Template variables: {{os}} (darwin/linux/windows), {{arch}} (arm64/amd64), {{platform}} (macos/linux/windows), {{gnuarch}} (aarch64/x86_64), {{triple}} (Rust target triple, e.g., x86_64-unknown-linux-gnu).

bin accepts a source:link syntax to rename platform-specific filenames to a clean symlink (e.g., jq-macos-arm64:jq).

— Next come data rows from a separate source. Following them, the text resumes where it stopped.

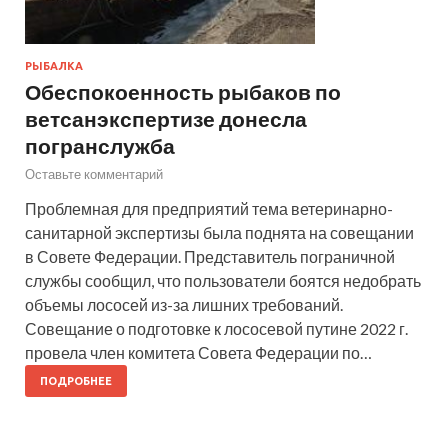
РЫБАЛКА
Обеспокоенность рыбаков по
ветсанэкспертизе донесла
погранслужба
Оставьте комментарий
Проблемная для предприятий тема ветеринарно-
санитарной экспертизы была поднята на совещании
в Совете Федерации. Представитель пограничной
службы сообщил, что пользователи боятся недобрать
объемы лососей из-за лишних требований.
Совещание о подготовке к лососевой путине 2022 г.
провела член комитета Совета Федерации по…
ПОДРОБНЕЕ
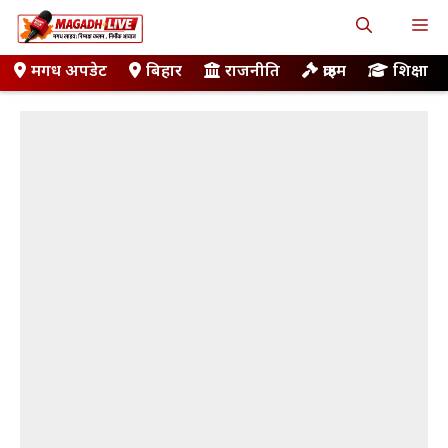
Skip
M
to
content
मगध अपडेट
बिहार
राजनीति
क्राइम
शिक्षा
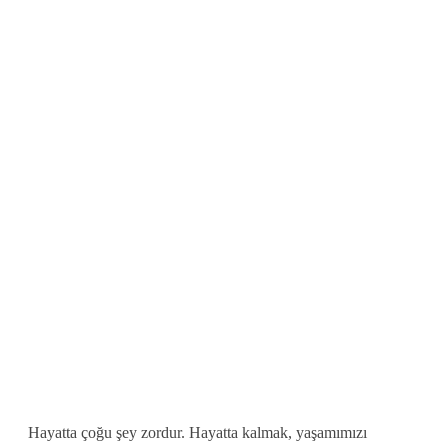
Hayatta çoğu şey zordur. Hayatta kalmak, yaşamımızı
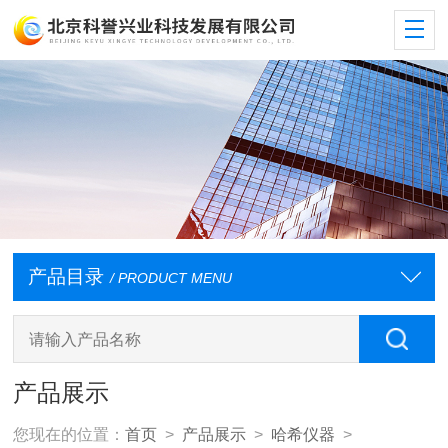
产品目录
/ PRODUCT MENU
产品展示
您现在的位置：
首页
>
产品展示
>
哈希仪器
>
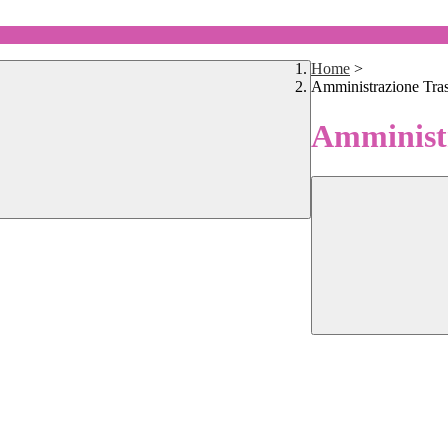
Home
>
Amministrazione Tra
Amministr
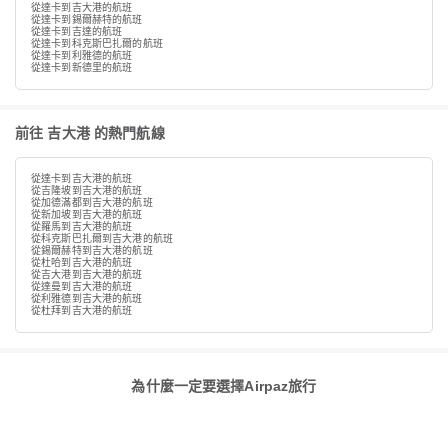
從達卡到吉大港的航班
從達卡到錫爾赫特的航班
從達卡到吉達的航班
從達卡到科克斯巴扎爾的航班
從達卡到利雅德的航班
從達卡到新德里的航班
前往 吉大港 的熱門航線
從達卡到吉大港的航班
從吉隆坡到吉大港的航班
從加德滿都到吉大港的航班
從新加坡到吉大港的航班
從羅馬到吉大港的航班
從科克斯巴扎爾到吉大港的航班
從錫爾赫特到吉大港的航班
從杜哈到吉大港的航班
從吉大港到吉大港的航班
從達曼到吉大港的航班
從利雅德到吉大港的航班
從杜拜到吉大港的航班
為什麼一定要選擇Airpaz旅行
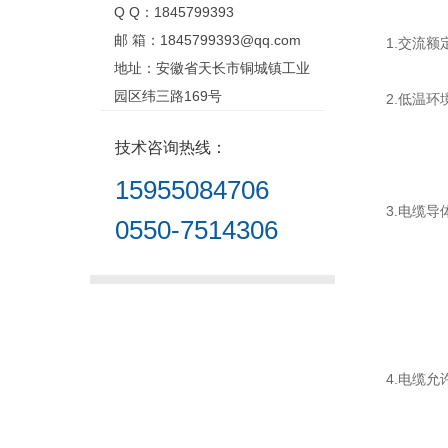
Q Q：1845799393
邮 箱：1845799393@qq.com
1.交流额定电
地址：安徽省天长市铜城镇工业
园区纬三路169号
2.低温环境
技术咨询热线：
安装敷
15955084706
3.电缆导
0550-7514306
交联
无卤低
4.电缆允
非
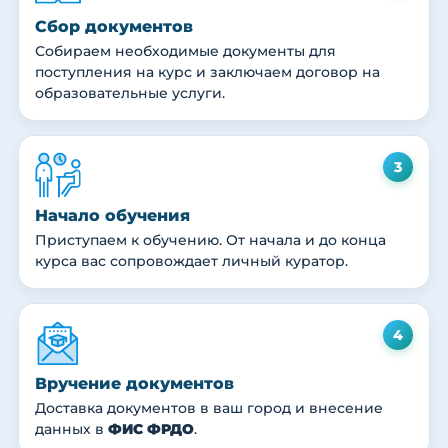
Сбор документов
Собираем необходимые документы для
поступления на курс и заключаем договор на
образовательные услуги.
3
Начало обучения
Приступаем к обучению. От начала и до конца
курса вас сопровождает личный куратор.
4
Вручение документов
Доставка документов в ваш город и внесение
данных в
ФИС ФРДО
.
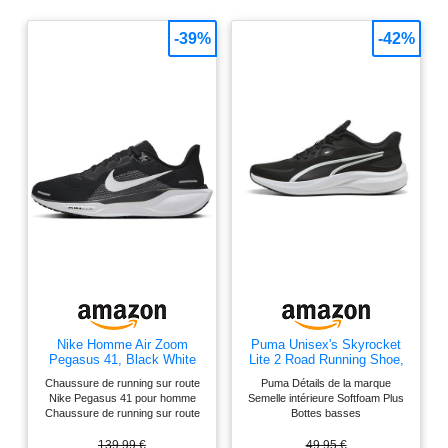
-39%
-42%
Nike Homme Air Zoom
Puma Unisex's Skyrocket
Pegasus 41, Black White
Lite 2 Road Running Shoe,
Anthracite, 43 EU
Puma Black Puma White
Chaussure de running sur route
Puma Détails de la marque
Puma Silver, 45 EU
Nike Pegasus 41 pour homme
Semelle intérieure Softfoam Plus
Chaussure de running sur route
Bottes basses
Nike Pegasus 41 pour homme
Tige en maille technique
139,99 €
49,95 €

For full details see manifest.md.

Common operations

Goal Command
Install everything in the manifest gh tool install
Install one tool ad-hoc gh tool install owner/repo --pattern '...' --bin name
Add a tool to the manifest interactively gh tool add owner/repo
List installed tools and versions gh tool list
Show outdated tools gh tool list --outdated
Upgrade everything gh tool upgrade
Upgrade one tool gh tool upgrade owner/repo
Remove an installed tool gh tool remove owner/repo
Wipe all installed tools gh tool reset --yes

Decision rules for the agent

  • If the project already has a manifest (look for config.toml referenced in dotfiles, a gh-tool.toml at repo root, or instructions pointing to one), use --file to point at it: gh tool install --file ./gh-tool.toml.
  • If the project asks you to add a new tool, prefer gh tool add owner/repo over hand-editing TOML. add inspects the latest release and produces a working entry. Only fall back to manual edits if add can't determine the right pattern.
  • Never modify the manifest as a side effect of install. The manifest is a read-only input. gh tool add is the only command that writes to it.
  • Do not use sudo. gh-tool installs into the user's home (or $GHTOOL_HOME), never system-wide.
  • Do not commit installed binaries or tool state into the repo. Only the manifest belongs in version control.

Troubleshooting

  • gh auth status fails → ask the user to run gh auth login or set GH_TOKEN.
  • gh tool install reports no asset matched pattern → the upstream release asset names changed. Inspect the release page and update pattern (or set a per-platform override under [tool.patterns]).
  • Attestation verification warnings are non-fatal — most projects don't publish attestations yet.
  • A binary doesn't appear on PATH → confirm the gh tool shell snippet was eval'd in the current shell, or that $GHTOOL_HOME/data/bin (or ~/.local/share/gh-tool/bin) is on PATH.